▶ Job
From the material beneath, pull every line with the word "cola".

▶ Extracted records
•••

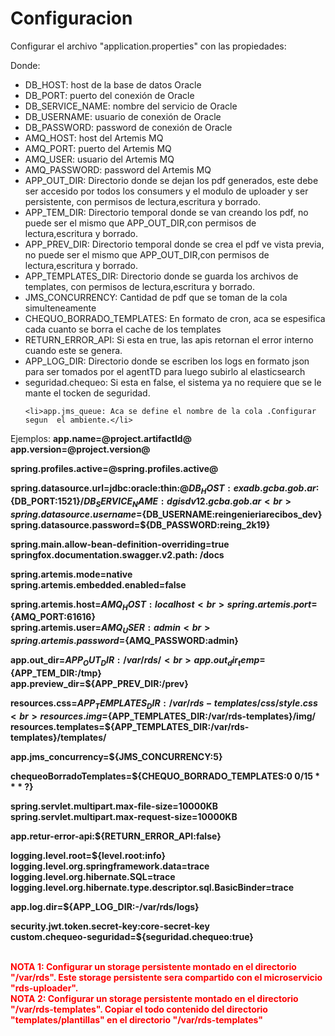 # Configuracion 
Configurar el archivo "application.properties" con las propiedades:<br>
<p>
Donde:
<ul>
    <li>DB_HOST: host de la base de datos Oracle</li>
    <li>DB_PORT: puerto del conexión de Oracle</li>
    <li>DB_SERVICE_NAME: nombre del servicio de Oracle </li>
    <li>DB_USERNAME: usuario de conexión de Oracle</li>
    <li>DB_PASSWORD: password de conexión de Oracle </li>
    <li>AMQ_HOST: host del Artemis MQ</li>
    <li>AMQ_PORT: puerto del Artemis MQ</li>
    <li>AMQ_USER: usuario del Artemis MQ</li>
    <li>AMQ_PASSWORD: password del Artemis MQ</li>
    <li>APP_OUT_DIR: Directorio donde se dejan los pdf generados, este debe ser accesido por todos los consumers y el modulo de uploader y ser persistente, con permisos de lectura,escritura y borrado.</li>
    <li>APP_TEM_DIR: Directorio temporal donde se van creando los pdf, no puede ser el mismo que APP_OUT_DIR,con permisos de lectura,escritura y borrado.</li>
    <li>APP_PREV_DIR: Directorio temporal donde se crea el pdf ve vista previa, no puede ser el mismo que APP_OUT_DIR,con permisos de lectura,escritura y borrado.</li>
    <li>APP_TEMPLATES_DIR: Directorio donde se guarda los archivos de templates, con permisos de lectura,escritura y borrado.</li>
    <li>JMS_CONCURRENCY: Cantidad de pdf que se toman de la cola simulteneamente</li>
    <li>CHEQUO_BORRADO_TEMPLATES: En formato de cron, aca se espesifica cada cuanto se borra el cache de los templates</li>
    <li>RETURN_ERROR_API: Si esta en true, las apis retornan el error interno cuando este se genera.</li>
    <li>APP_LOG_DIR: Directorio donde se escriben los logs en formato json para ser tomados por el agentTD para luego subirlo al elasticsearch</li>
    <li>seguridad.chequeo: Si esta en false, el sistema ya no requiere que se le mante el tocken de seguridad.</li>
 
    
    <li>app.jms_queue: Aca se define el nombre de la cola .Configurar  segun  el ambiente.</li>
    
</ul>
    </p>

<p>
Ejemplos:
<strong>
app.name=@project.artifactId@<br>
app.version=@project.version@<br>

spring.profiles.active=@spring.profiles.active@<br>



spring.datasource.url=jdbc:oracle:thin:@${DB_HOST:exadb.gcba.gob.ar}:${DB_PORT:1521}/${DB_SERVICE_NAME:dgisdv12.gcba.gob.ar}<br>
spring.datasource.username=${DB_USERNAME:reingenieriarecibos_dev}<br>
spring.datasource.password=${DB_PASSWORD:reing_2k19}<br>

spring.main.allow-bean-definition-overriding=true<br>
springfox.documentation.swagger.v2.path: /docs<br>


spring.artemis.mode=native<br>
spring.artemis.embedded.enabled=false<br>

spring.artemis.host=${AMQ_HOST:localhost}<br>
spring.artemis.port=${AMQ_PORT:61616}<br>
spring.artemis.user=${AMQ_USER:admin}<br>
spring.artemis.password=${AMQ_PASSWORD:admin}<br>

app.out_dir=${APP_OUT_DIR:/var/rds/}<br>
app.out_dir_temp=${APP_TEM_DIR:/tmp}<br>
app.preview_dir=${APP_PREV_DIR:/prev}<br>

resources.css=${APP_TEMPLATES_DIR:/var/rds-templates}/css/style.css<br>
resources.img=${APP_TEMPLATES_DIR:/var/rds-templates}/img/<br>
resources.templates=${APP_TEMPLATES_DIR:/var/rds-templates}/templates/<br>


app.jms_concurrency=${JMS_CONCURRENCY:5}<br>

chequeoBorradoTemplates=${CHEQUO_BORRADO_TEMPLATES:0 0/15 * * * ?}<br>


spring.servlet.multipart.max-file-size=10000KB<br>
spring.servlet.multipart.max-request-size=10000KB<br>

app.retur-error-api:${RETURN_ERROR_API:false}<br>



logging.level.root=${level.root:info}<br>
logging.level.org.springframework.data=trace<br>
logging.level.org.hibernate.SQL=trace<br>
logging.level.org.hibernate.type.descriptor.sql.BasicBinder=trace<br>

app.log.dir=${APP_LOG_DIR:-/var/rds/logs}<br>

security.jwt.token.secret-key:core-secret-key<br>
custom.chequeo-seguridad=${seguridad.chequeo:true}<br>
</strong>
</p>

<br>
<strong style="color: red">
NOTA 1: Configurar un storage persistente montado en el directorio "/var/rds". 
Este storage persistente sera compartido con el microservicio "rds-uploader".
</strong>
<br>
<strong style="color: red">
NOTA 2: Configurar un storage persistente montado en el directorio "/var/rds-templates". 
Copiar el todo contenido del directorio "templates/plantillas" en el directorio "/var/rds-templates"
</strong>
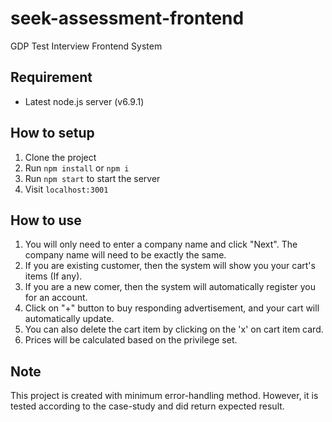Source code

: # seek-assessment-frontend
GDP Test Interview Frontend System

## Requirement
* Latest node.js server (v6.9.1)

## How to setup
1. Clone the project
2. Run `npm install` or `npm i`
3. Run `npm start` to start the server
4. Visit `localhost:3001`

## How to use
1. You will only need to enter a company name and click "Next". The company name will need to be exactly the same.
2. If you are existing customer, then the system will show you your cart's items (If any).
3. If you are a new comer, then the system will automatically register you for an account.
4. Click on "+" button to buy responding advertisement, and your cart will automatically update.
5. You can also delete the cart item by clicking on the 'x' on cart item card.
6. Prices will be calculated based on the privilege set.

## Note
This project is created with minimum error-handling method. However, it is tested according to the case-study and did return expected result.
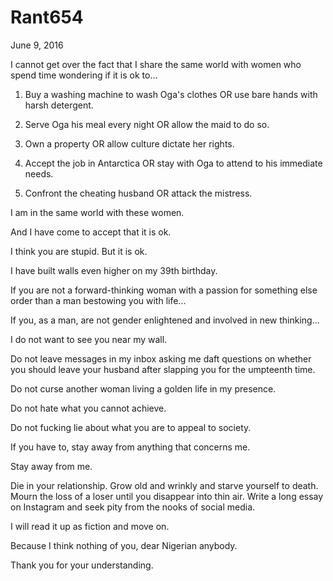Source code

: # Rant654


June 9, 2016 

I cannot get over the fact that I share the same world with women who spend time wondering if it is ok to...

1. Buy a washing machine to wash Oga's clothes OR use bare hands with harsh detergent.

2. Serve Oga his meal every night OR allow the maid to do so. 

3. Own a property OR allow culture dictate her rights. 

4. Accept the job in Antarctica OR stay with Oga to attend to his immediate needs.

5. Confront the cheating husband OR attack the mistress. 

I am in the same world with these women.

And I have come to accept that it is ok.

I think you are stupid. But it is ok. 

I have built walls even higher on my 39th birthday.

If you are not a forward-thinking woman with a passion for something else order than a man bestowing you with life...

If you, as a man, are not gender enlightened and involved in new thinking...

I do not want to see you near my wall.

Do not leave messages in my inbox asking me daft questions on whether you should leave your husband after slapping you for the umpteenth time. 

Do not curse another woman living a golden life in my presence. 

Do not hate what you cannot achieve.

Do not fucking lie about what you are to appeal to society.

If you have to, stay away from anything that concerns me.

Stay away from me.

Die in your relationship. Grow old and wrinkly and starve yourself to death. Mourn the loss of a loser until you disappear into thin air. Write a long essay on Instagram and seek pity from the nooks of social media. 

I will read it up as fiction and move on. 

Because I think nothing of you, dear Nigerian anybody.

Thank you for your understanding.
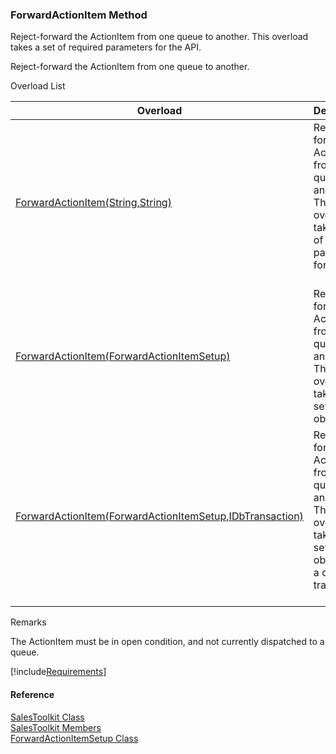 ﻿### ForwardActionItem Method

Reject-forward the ActionItem from one queue to another. This overload takes a set of required parameters for the API.

Reject-forward the ActionItem from one queue to another.

Overload List

| Overload | Description |
| --- | --- |
| [ForwardActionItem(String,String)](FChoice.Toolkits.Clarify~FChoice.Toolkits.Clarify.Sales.SalesToolkit~ForwardActionItem(String,String).md) | Reject-forward the ActionItem from one queue to another. This overload takes a set of required parameters for the API.   |
| [ForwardActionItem(ForwardActionItemSetup)](FChoice.Toolkits.Clarify~FChoice.Toolkits.Clarify.Sales.SalesToolkit~ForwardActionItem(ForwardActionItemSetup).md) | Reject-forward the ActionItem from one queue to another. This overload takes a setup object.   |
| [ForwardActionItem(ForwardActionItemSetup,IDbTransaction)](FChoice.Toolkits.Clarify~FChoice.Toolkits.Clarify.Sales.SalesToolkit~ForwardActionItem(ForwardActionItemSetup,IDbTransaction).md) | Reject-forward the ActionItem from one queue to another. This overload takes a setup object and a database transaction.   |

Remarks

The ActionItem must be in open condition, and not currently dispatched to a queue.

[!include[Requirements](../partials/requirements.md)]



#### Reference

[SalesToolkit Class](FChoice.Toolkits.Clarify~FChoice.Toolkits.Clarify.Sales.SalesToolkit.md)  
[SalesToolkit Members](FChoice.Toolkits.Clarify~FChoice.Toolkits.Clarify.Sales.SalesToolkit_members.md)  
[ForwardActionItemSetup Class](FChoice.Toolkits.Clarify~FChoice.Toolkits.Clarify.Sales.ForwardActionItemSetup.md)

•••

▶ Result
    <li>JMS_CONCURRENCY: Cantidad de pdf que se toman de la cola simulteneamente</li>
    <li>app.jms_queue: Aca se define el nombre de la cola .Configurar  segun  el ambiente.</li>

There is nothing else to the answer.